_Activity A_
Translate this sentence from the reaction templates page into German: "First we create a ChemicalReaction object that is encapsulating the reaction and provides some simple curation routines."
_Activity B_
Extend the page on extracting reaction templates with RDchiral, picking up right after its final sentence.

_Exercise passage_
Templates

reaction utils contains routines for extracting reaction templates using the RDchiral package. This code is based on the work of Thakkar et al. (Chem. Sci., 2019) but with some re-factoring and other additions.

Template extraction

Let’s start with this atom-mapped reaction

CCN(CC)CC.CCOCC.Cl[S:3]([CH2:2][CH3:1])(=[O:4])=[O:5].[OH:6][CH2:7][CH2:8][Br:9]>>[CH3:1][CH2:2][S:3](=[O:4])(=[O:5])[O:6][CH2:7][CH2:8][Br:9]

First we create a ChemicalReaction object that is encapsulating the reaction and provides some simple curation routines.

_Source data_
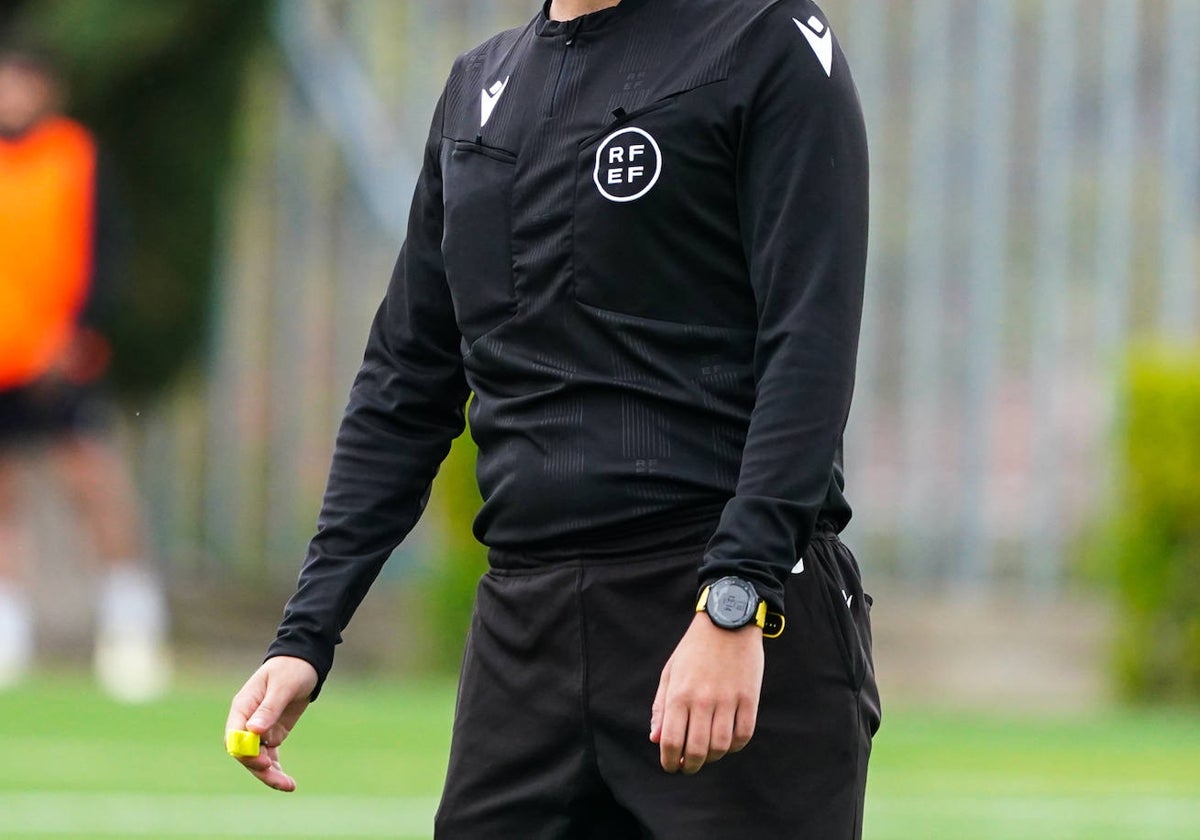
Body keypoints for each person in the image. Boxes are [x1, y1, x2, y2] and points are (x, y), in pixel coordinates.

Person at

_Answer area A_
Zuerst erstellen wir ein ChemicalReaction-Objekt, das die Reaktion kapselt und einige einfache Routinen zur Kuratierung bereitstellt.

_Answer area B_
from rxnutils.chem.reaction import ChemicalReaction

reaction = "CCN(CC)CC.CCOCC.Cl[S:3]([CH2:2][CH3:1])(=[O:4])=[O:5].[OH:6][CH2:7][CH2:8][Br:9]>>[CH3:1][CH2:2][S:3](=[O:4])(=[O:5])[O:6][CH2:7][CH2:8][Br:9]"
rxn = ChemicalReaction(reaction)

if you inspect the reactants_list property, you will see that two of the reactants from the reaction SMILES have been moved to the list of agents because they are not mapped.

rxn.reactants_list
>> ['Cl[S:3]([CH2:2][CH3:1])(=[O:4])=[O:5]', '[OH:6][CH2:7][CH2:8][Br:9]']

rxn.agents_list
>> ['CCN(CC)CC', 'CCOCC']

Now we can extract a reaction template

rxn.generate_reaction_template(radius=1)

rxn.retro_template
>> <rxnutils.chem.template.ReactionTemplate at 0x7fe4e9488d90>

rxn.retro_template.smarts
>> '[C:2]-[S;H0;D4;+0:1](=[O;D1;H0:3])(=[O;D1;H0:4])-[O;H0;D2;+0:6]-[C:5]>>Cl-[S;H0;D4;+0:1](-[C:2])(=[O;D1;H0:3])=[O;D1;H0:4].[C:5]-[OH;D1;+0:6]'

The radius is an optional argument, specifying the radius of the template.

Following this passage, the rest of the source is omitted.